Identify and copy all lines of the material where the string "COPELAND" is found.

--------------------

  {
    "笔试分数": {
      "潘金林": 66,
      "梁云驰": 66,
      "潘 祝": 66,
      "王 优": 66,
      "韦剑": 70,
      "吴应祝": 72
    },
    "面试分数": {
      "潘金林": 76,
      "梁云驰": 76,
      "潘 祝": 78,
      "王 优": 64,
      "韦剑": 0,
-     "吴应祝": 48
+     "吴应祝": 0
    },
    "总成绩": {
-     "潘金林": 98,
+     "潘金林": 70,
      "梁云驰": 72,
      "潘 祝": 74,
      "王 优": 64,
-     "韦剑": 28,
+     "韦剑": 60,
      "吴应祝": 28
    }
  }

--------------------

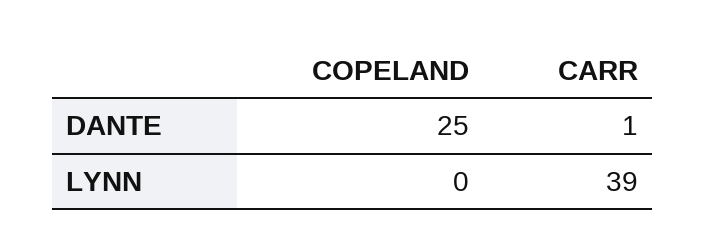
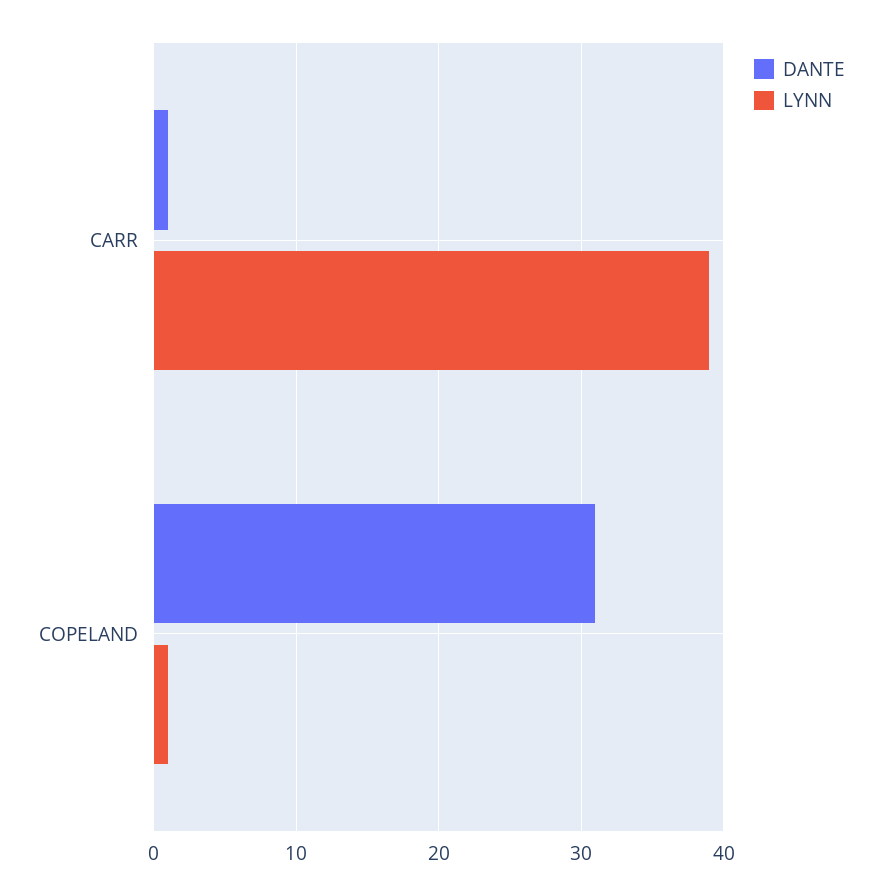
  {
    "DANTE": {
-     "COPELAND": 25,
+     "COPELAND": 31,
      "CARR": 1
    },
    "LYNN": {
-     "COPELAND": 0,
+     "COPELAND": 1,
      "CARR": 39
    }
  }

--------------------

**Response to the task:**
-     "COPELAND": 25,
+     "COPELAND": 31,
-     "COPELAND": 0,
+     "COPELAND": 1,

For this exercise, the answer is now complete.